Positive Growth: Paid Search, Market Spend Up

Holiday-Wrap-BoxesA flurry of paid-search reports surfaced Thursday as if trumpeting the unwrapping of Q3 2012 financial reports and signaling the entrance into the holiday season. Covario, Kenshoo, and Rimm-Kaufman Group (RKG) released analysis Thursday, following IgnitionOne, and Marin Software within the past few weeks.

Each report details a different piece of search engine marketing.

Covario focuses on the international paid-search markets mostly for enterprise, consumer electronics and retail companies. The analysis suggests growth in the Americas for Q4 2012, although Europe and Asia-Pacific will experience some softness after Q3 sequential declines for paid-search investments in those regions.

Covario also analyzed the cost-per-click (CPC), which fluctuated per engine. For the second consecutive quarter, advertisers experienced 6% inflation in keyword prices. On Google, CPCs rose 8% year-over-year to $1.41, and 7% sequentially. The Yahoo Bing network fell 10% to $1.08 compared with the year-ago quarter, and 4% sequentially. China's Baidu rose 10% year-over-year to $0.19, and fell 4% sequentially. Finally, the CPC average for Russia's Yandex rose 13% year-over-year to $0.55, and fell 11% sequentially.
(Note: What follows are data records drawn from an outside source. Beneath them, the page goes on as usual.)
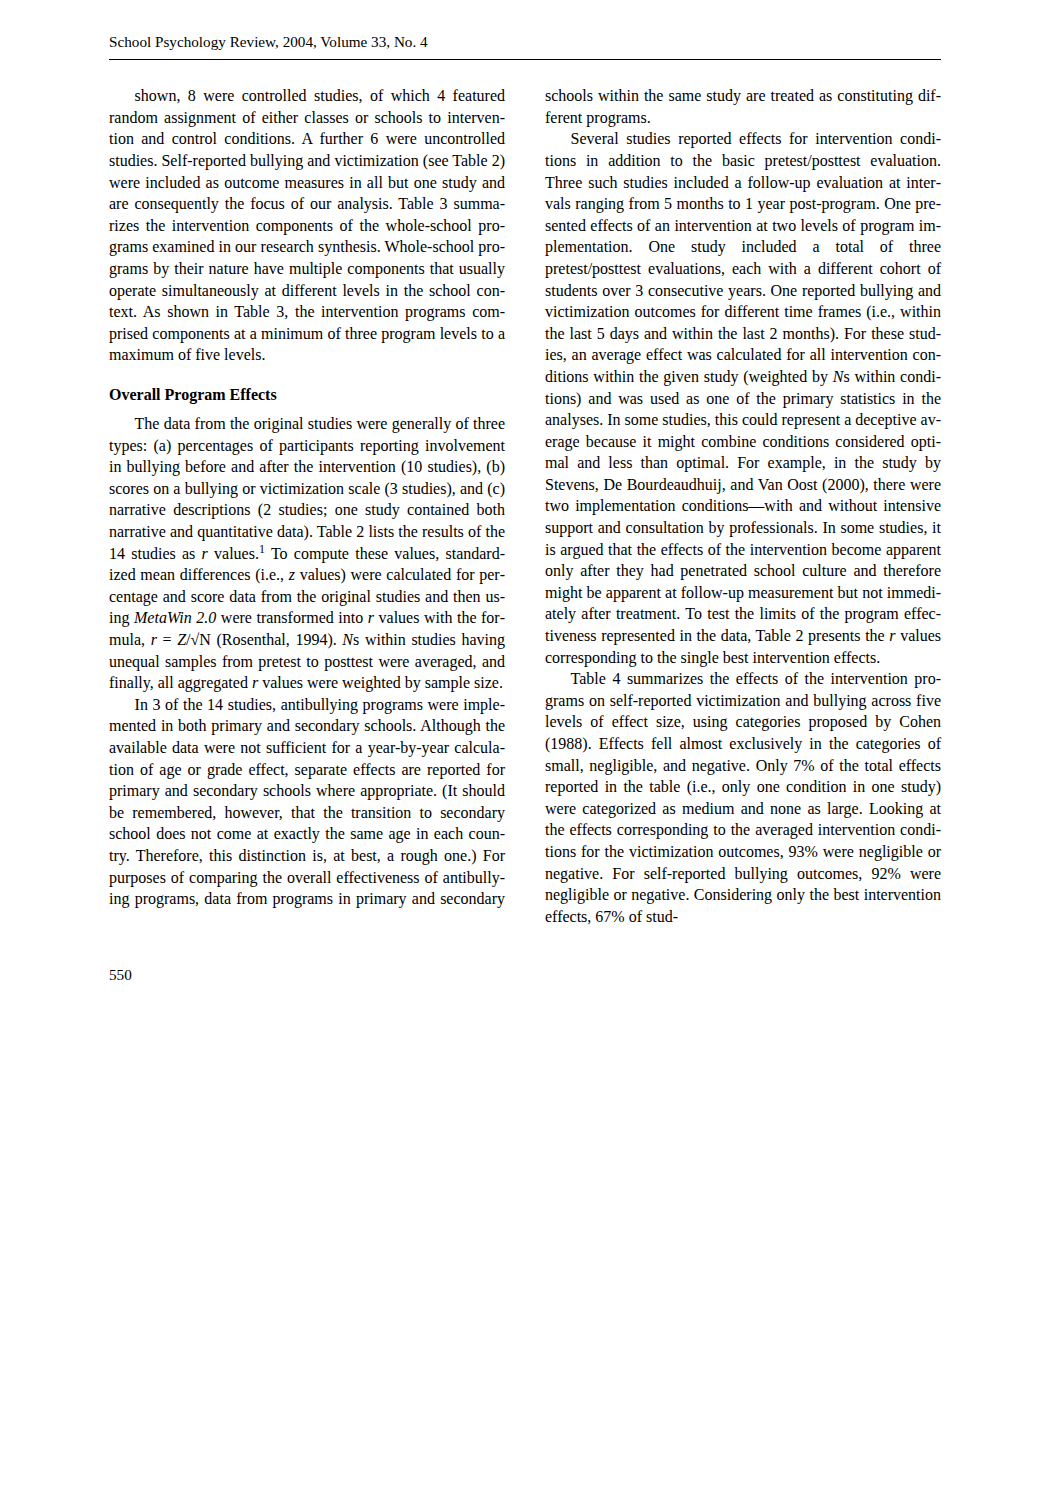School Psychology Review, 2004, Volume 33, No. 4
shown, 8 were controlled studies, of which 4 featured random assignment of either classes or schools to intervention and control conditions. A further 6 were uncontrolled studies. Self-reported bullying and victimization (see Table 2) were included as outcome measures in all but one study and are consequently the focus of our analysis. Table 3 summarizes the intervention components of the whole-school programs examined in our research synthesis. Whole-school programs by their nature have multiple components that usually operate simultaneously at different levels in the school context. As shown in Table 3, the intervention programs comprised components at a minimum of three program levels to a maximum of five levels.
Overall Program Effects
The data from the original studies were generally of three types: (a) percentages of participants reporting involvement in bullying before and after the intervention (10 studies), (b) scores on a bullying or victimization scale (3 studies), and (c) narrative descriptions (2 studies; one study contained both narrative and quantitative data). Table 2 lists the results of the 14 studies as r values.1 To compute these values, standardized mean differences (i.e., z values) were calculated for percentage and score data from the original studies and then using MetaWin 2.0 were transformed into r values with the formula, r = Z/√N (Rosenthal, 1994). Ns within studies having unequal samples from pretest to posttest were averaged, and finally, all aggregated r values were weighted by sample size.
In 3 of the 14 studies, antibullying programs were implemented in both primary and secondary schools. Although the available data were not sufficient for a year-by-year calculation of age or grade effect, separate effects are reported for primary and secondary schools where appropriate. (It should be remembered, however, that the transition to secondary school does not come at exactly the same age in each country. Therefore, this distinction is, at best, a rough one.) For purposes of comparing the overall effectiveness of antibullying programs, data from programs in primary and secondary schools within the same study are treated as constituting different programs.
Several studies reported effects for intervention conditions in addition to the basic pretest/posttest evaluation. Three such studies included a follow-up evaluation at intervals ranging from 5 months to 1 year post-program. One presented effects of an intervention at two levels of program implementation. One study included a total of three pretest/posttest evaluations, each with a different cohort of students over 3 consecutive years. One reported bullying and victimization outcomes for different time frames (i.e., within the last 5 days and within the last 2 months). For these studies, an average effect was calculated for all intervention conditions within the given study (weighted by Ns within conditions) and was used as one of the primary statistics in the analyses. In some studies, this could represent a deceptive average because it might combine conditions considered optimal and less than optimal. For example, in the study by Stevens, De Bourdeaudhuij, and Van Oost (2000), there were two implementation conditions—with and without intensive support and consultation by professionals. In some studies, it is argued that the effects of the intervention become apparent only after they had penetrated school culture and therefore might be apparent at follow-up measurement but not immediately after treatment. To test the limits of the program effectiveness represented in the data, Table 2 presents the r values corresponding to the single best intervention effects.
Table 4 summarizes the effects of the intervention programs on self-reported victimization and bullying across five levels of effect size, using categories proposed by Cohen (1988). Effects fell almost exclusively in the categories of small, negligible, and negative. Only 7% of the total effects reported in the table (i.e., only one condition in one study) were categorized as medium and none as large. Looking at the effects corresponding to the averaged intervention conditions for the victimization outcomes, 93% were negligible or negative. For self-reported bullying outcomes, 92% were negligible or negative. Considering only the best intervention effects, 67% of stud-
550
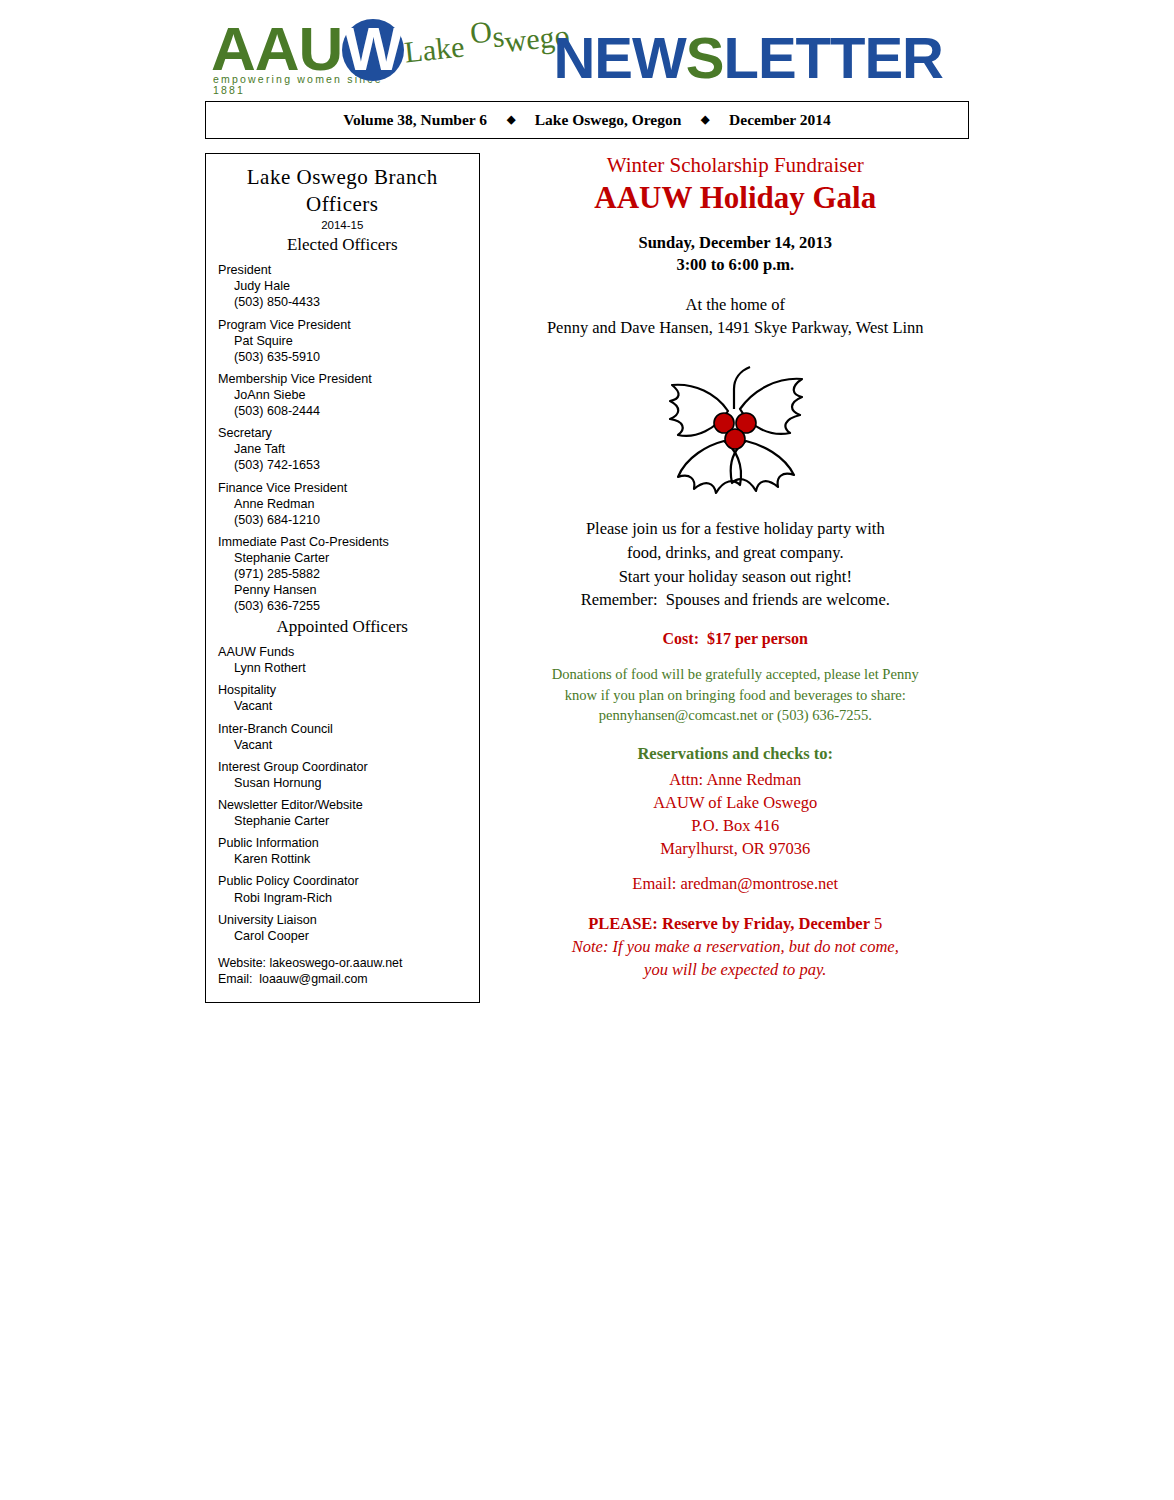AAU W
empowering women since 1881
Lake Oswego
NEW SLETTER
Volume 38, Number 6 ◆ Lake Oswego, Oregon ◆ December 2014
Lake Oswego Branch Officers
2014-15
Elected Officers
President
Judy Hale
(503) 850-4433
Program Vice President
Pat Squire
(503) 635-5910
Membership Vice President
JoAnn Siebe
(503) 608-2444
Secretary
Jane Taft
(503) 742-1653
Finance Vice President
Anne Redman
(503) 684-1210
Immediate Past Co-Presidents
Stephanie Carter
(971) 285-5882
Penny Hansen
(503) 636-7255
Appointed Officers
AAUW Funds
Lynn Rothert
Hospitality
Vacant
Inter-Branch Council
Vacant
Interest Group Coordinator
Susan Hornung
Newsletter Editor/Website
Stephanie Carter
Public Information
Karen Rottink
Public Policy Coordinator
Robi Ingram-Rich
University Liaison
Carol Cooper
Website: lakeoswego-or.aauw.net
Email: loaauw@gmail.com
Winter Scholarship Fundraiser
AAUW Holiday Gala
Sunday, December 14, 2013
3:00 to 6:00 p.m.
At the home of
Penny and Dave Hansen, 1491 Skye Parkway, West Linn
Please join us for a festive holiday party with
food, drinks, and great company.
Start your holiday season out right!
Remember: Spouses and friends are welcome.
Cost: $17 per person
Donations of food will be gratefully accepted, please let Penny
know if you plan on bringing food and beverages to share:
pennyhansen@comcast.net or (503) 636-7255.
Reservations and checks to:
Attn: Anne Redman
AAUW of Lake Oswego
P.O. Box 416
Marylhurst, OR 97036
Email: aredman@montrose.net
PLEASE: Reserve by Friday, December 5
Note: If you make a reservation, but do not come,
you will be expected to pay.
Covario's clients spent 33% more on paid-search ads in Q3 2012, compared with the year-ago quarter. Kenshoo's clients spent 24% more, but report regional CPC inflation and positive growth for the Yahoo Bing network. The analysis, based on more than $3 billion in annual global paid-search budgets, identified consistent CPC rates in the U.K., which are currently at $0.45 USD, could match the U.S. CPC rate of $0.48 by Q4 2012.

With CPC rising, marketers will have to increase search ad budgets and/or develop sophisticated optimization strategies to sustain traffic and conversion volumes.

In Q3, the Yahoo Bing Network drove online sales revenue at a more efficient rate compared with Google, according to Kenshoo. The report points to the return on ad spend for paid search. On the Yahoo Bing Network, that return rose 28% in Q3 compared with Google. Click-through rates (CTR) rose 29%.

The increase resulted in marketers spending 10% more sequentially in the quarter, and 35% YoY, representing a faster rate of growth on the Yahoo Bing Network, compared with Google. Kenshoo also highlighted findings from Google Product Listing Ads. In October, PLAs move to a paid model in the U.S., with the U.K. and Europe expected to follow in 2013.

Growth in consumer adoption has been a strong driver of click-volume growth on mobile devices. Marketers are beginning to increase the amount spent on mobile device campaigns. Marin Software notes that in Q3 2012, desktops and laptop computers still command the vast majority of search spend, but smartphone and tablet devices accounted for 19% share of clicks and 14% share of spend.